DOCSS (Declaration Ordered CSS) is an approach to writing CSS files which builds on the DRY CSS approach.
The primary defining characteristic of DOCSS is that:
- the style author groups selectors by style declaration, rather than grouping style declarations by selector
This leaves the stylesheet broken down into sub-sections, such that the entire document resembles a collection of smaller, self-contained, easier-to-maintain stylesheets.
The three principle advantages of DOCSS are:
-
This approach to stylesheet formatting easily enables the stylesheet author to consistently maintain and update "house style" colours and dimensions across any number of elements - especially when used in conjunction with CSS Custom Variables;
-
debugging the stylesheet becomes remarkably straightforward; and
-
refactoring the stylesheet as it evolves and grows becomes very straightforward.
A couple of considerations before you adopt the DOCSS approach to stylesheet formatting.

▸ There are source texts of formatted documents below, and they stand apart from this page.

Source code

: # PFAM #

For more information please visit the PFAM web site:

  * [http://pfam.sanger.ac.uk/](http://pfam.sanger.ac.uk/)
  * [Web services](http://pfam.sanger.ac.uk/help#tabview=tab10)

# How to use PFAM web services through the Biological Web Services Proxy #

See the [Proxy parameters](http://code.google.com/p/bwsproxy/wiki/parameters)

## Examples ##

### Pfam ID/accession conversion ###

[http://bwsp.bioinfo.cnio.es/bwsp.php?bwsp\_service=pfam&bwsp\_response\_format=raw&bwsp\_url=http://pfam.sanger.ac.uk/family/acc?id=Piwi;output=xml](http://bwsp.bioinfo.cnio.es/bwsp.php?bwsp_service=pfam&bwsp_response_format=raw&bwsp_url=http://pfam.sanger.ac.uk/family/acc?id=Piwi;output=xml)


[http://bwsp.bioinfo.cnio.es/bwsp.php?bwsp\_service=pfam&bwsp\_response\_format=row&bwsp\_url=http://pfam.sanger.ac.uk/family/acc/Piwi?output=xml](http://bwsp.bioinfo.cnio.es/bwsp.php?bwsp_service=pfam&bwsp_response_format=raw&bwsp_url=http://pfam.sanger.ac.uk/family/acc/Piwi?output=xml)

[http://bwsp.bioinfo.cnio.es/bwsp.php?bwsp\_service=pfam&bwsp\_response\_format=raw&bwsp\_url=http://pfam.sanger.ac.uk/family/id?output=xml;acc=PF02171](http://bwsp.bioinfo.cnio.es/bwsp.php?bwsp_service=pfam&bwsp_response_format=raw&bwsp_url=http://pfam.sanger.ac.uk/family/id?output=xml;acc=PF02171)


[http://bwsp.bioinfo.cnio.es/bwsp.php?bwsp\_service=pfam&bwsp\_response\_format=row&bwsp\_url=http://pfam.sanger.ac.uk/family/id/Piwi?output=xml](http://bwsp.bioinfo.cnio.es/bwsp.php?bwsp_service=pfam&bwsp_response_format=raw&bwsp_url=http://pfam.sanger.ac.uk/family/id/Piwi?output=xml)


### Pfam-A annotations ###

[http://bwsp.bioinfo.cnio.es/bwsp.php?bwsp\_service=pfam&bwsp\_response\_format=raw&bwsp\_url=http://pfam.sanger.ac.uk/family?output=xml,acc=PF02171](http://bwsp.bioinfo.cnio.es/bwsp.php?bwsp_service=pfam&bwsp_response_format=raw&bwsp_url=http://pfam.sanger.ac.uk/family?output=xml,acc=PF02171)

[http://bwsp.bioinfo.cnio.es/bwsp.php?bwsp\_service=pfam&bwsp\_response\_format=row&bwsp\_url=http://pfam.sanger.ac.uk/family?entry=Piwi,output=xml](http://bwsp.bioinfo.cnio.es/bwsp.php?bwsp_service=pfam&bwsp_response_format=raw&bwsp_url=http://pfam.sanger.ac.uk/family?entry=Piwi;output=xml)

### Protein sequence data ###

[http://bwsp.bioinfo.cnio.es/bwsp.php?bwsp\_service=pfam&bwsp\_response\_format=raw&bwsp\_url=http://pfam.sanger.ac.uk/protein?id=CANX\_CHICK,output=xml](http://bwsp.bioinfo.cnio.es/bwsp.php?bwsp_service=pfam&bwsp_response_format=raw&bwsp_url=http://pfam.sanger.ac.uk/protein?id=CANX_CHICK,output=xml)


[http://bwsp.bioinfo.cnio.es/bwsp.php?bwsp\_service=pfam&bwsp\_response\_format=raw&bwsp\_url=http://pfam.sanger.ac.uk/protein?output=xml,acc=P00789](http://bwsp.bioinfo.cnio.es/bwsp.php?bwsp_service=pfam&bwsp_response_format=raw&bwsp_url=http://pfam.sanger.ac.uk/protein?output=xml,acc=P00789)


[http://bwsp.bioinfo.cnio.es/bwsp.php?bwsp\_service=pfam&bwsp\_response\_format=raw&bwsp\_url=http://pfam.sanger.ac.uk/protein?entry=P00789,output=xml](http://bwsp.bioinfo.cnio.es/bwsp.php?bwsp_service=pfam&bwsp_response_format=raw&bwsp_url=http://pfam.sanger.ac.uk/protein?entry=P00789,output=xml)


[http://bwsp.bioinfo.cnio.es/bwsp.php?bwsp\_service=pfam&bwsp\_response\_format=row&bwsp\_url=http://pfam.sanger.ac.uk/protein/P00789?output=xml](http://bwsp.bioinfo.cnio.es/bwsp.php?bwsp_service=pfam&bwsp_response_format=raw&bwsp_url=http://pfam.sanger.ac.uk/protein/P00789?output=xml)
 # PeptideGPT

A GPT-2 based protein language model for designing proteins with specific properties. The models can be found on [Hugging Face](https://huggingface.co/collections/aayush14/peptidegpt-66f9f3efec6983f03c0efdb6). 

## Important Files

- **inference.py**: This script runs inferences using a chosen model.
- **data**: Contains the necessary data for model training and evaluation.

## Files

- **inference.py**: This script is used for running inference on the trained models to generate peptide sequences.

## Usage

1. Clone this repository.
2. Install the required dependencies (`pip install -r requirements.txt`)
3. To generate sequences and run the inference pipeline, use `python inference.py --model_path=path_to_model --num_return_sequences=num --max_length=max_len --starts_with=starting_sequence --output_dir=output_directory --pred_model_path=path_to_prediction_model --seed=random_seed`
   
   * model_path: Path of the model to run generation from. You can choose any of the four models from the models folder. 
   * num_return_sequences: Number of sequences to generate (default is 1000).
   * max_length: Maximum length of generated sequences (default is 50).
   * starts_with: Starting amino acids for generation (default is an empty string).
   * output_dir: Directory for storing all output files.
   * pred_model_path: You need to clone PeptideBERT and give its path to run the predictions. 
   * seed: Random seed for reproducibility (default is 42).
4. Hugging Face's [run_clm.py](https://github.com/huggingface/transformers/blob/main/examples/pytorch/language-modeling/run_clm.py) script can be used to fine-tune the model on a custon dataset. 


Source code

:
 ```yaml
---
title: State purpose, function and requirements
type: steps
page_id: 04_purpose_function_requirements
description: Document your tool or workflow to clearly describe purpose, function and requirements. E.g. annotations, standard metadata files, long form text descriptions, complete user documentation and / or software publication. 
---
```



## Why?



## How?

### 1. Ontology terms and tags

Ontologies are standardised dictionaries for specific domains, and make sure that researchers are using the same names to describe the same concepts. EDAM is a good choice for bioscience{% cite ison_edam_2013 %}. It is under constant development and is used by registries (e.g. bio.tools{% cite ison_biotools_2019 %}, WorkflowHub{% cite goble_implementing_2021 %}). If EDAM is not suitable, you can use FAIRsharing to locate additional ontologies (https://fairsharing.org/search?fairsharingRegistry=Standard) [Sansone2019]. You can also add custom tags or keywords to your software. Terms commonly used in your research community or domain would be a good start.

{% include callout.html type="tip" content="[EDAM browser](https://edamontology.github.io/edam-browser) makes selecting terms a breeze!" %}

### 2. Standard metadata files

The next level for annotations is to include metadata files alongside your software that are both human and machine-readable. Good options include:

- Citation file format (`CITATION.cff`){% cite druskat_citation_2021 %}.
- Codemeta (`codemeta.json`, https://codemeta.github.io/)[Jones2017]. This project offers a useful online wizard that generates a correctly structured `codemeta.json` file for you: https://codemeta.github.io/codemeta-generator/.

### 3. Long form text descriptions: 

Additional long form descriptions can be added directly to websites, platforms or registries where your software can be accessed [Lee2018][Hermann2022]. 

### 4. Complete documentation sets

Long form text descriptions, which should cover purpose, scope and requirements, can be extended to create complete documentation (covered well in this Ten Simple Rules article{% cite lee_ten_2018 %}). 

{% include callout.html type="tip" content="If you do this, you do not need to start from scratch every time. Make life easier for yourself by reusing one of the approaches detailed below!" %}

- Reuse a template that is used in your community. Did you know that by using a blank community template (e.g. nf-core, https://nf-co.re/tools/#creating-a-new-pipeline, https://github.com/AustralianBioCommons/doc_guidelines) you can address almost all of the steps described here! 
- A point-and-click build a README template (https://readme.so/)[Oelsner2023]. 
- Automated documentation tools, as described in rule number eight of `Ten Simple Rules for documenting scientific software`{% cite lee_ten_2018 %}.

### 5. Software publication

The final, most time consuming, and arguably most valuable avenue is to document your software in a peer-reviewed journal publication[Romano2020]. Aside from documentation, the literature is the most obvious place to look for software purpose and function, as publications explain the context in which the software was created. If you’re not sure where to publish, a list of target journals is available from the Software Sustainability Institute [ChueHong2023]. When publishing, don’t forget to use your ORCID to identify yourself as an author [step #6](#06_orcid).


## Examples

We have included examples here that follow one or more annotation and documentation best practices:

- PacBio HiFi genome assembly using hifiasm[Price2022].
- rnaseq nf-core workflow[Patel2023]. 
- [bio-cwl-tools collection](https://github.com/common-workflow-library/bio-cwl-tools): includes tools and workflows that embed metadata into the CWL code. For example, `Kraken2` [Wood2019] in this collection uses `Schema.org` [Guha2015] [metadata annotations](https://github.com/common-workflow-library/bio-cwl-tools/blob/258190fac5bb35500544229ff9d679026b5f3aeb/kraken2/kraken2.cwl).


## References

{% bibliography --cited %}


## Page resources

1) Where possible, use CSS shorthands
eg.
Instead of:
h1 {
border-width: 2px;
border-style: solid;
border-color: rgb(191,191,191);
}
use:
h1 {border: 2px solid rgb(191,191,191);}
Instead of:
h1 {
background-color: rgb(127,0,0);
background-image: url('/assets/theme/elements/heading-logo.png');
background-repeat: no-repeat;
background-position: right top;
}
use:
h1 {background: rgb(127,0,0) url('/assets/theme/elements/heading-logo.png') no-repeat right top;}
2) Similarly, where possible, group related CSS style declarations which consistently appear together
Instead of:
h1 {
margin: 6px auto;
}
h1 {
padding: 0 6px;
}
h1 {
font-size: 24px;
}
h1 {
line-height: 36px;
}
use:
.MARGIN-PADDING,
h1 {margin:6px auto; padding:0 6px;}
.TEXT-SIZE,
h1 {font-size:24px; line-height:36px;}
3) Then, where possible, in the respective category section of the stylesheet, group related all CSS elements and classes which share the same style declarations
Example:
h1 {color: rgb(127,127,127); font-size: 24px; line-height: 36px;}
h2 {color: rgb(127,127,127); font-size: 18px; line-height: 27px;}
h3 {color: rgb(191,191,191); font-size: 18px; line-height: 27px;}
could be written as:
.TEXT-COLOR,
h1 {color: rgb(127,127,127);}
h2 {color: rgb(127,127,127);}
h3 {color: rgb(191,191,191);}
.TEXT-SIZE,
h1 {font-size: 24px; line-height: 36px;}
h2 {font-size: 18px; line-height: 27px;}
h3 {font-size: 18px; line-height: 27px;}
but is better written as:
.TEXT-COLOR,
h1, h2 {color: rgb(127,127,127);}
h3 {color: rgb(191,191,191);}
.TEXT-SIZE,
h1 {font-size: 24px; line-height: 36px;}
h2, h3 {font-size: 18px; line-height: 27px;}
Keeping Stylesheets Maintainable & Legible: An Important Consideration while Following the 3 Concise Stylesheet Best Practices Above
The objective of having DOCSS on your website is not just to keep your styles relatively concise, but also clearly legible and highly maintainable. Concision is important, but it's not intended to be a consideration which overrides all others .
Reviewing the last example above, it would be even more concise to write:
h1,h2{color:#888;font-size:24px;line-height:36px}
h2,h3{font-size:18px;line-height:27px}
h3{color:#bbb}
but, there are arguably 2 problems with this - the first relating to stylesheet legibility and the second relating to stylesheet maintainability:
- The stylesheet fragment above declares the
font-size
and theline-height
ofh2
twice, which requires the human reader to perform thecascade
in their own head; - Now that
h2
appears twice, there is no way to predict where currenth2
style declarations will appear and where futureh2
style declarations should appear. This makes the the stylesheet fragment harder to maintain. In DOCSS, splitting styles into semi-autonomous "Declaration Groups", where each element appears once only enables stylesheets to evolve and be maintained in a consistent and predictable manner;
In Summary: A concise stylesheet is the objective. But not at the cost of legibility or maintainability.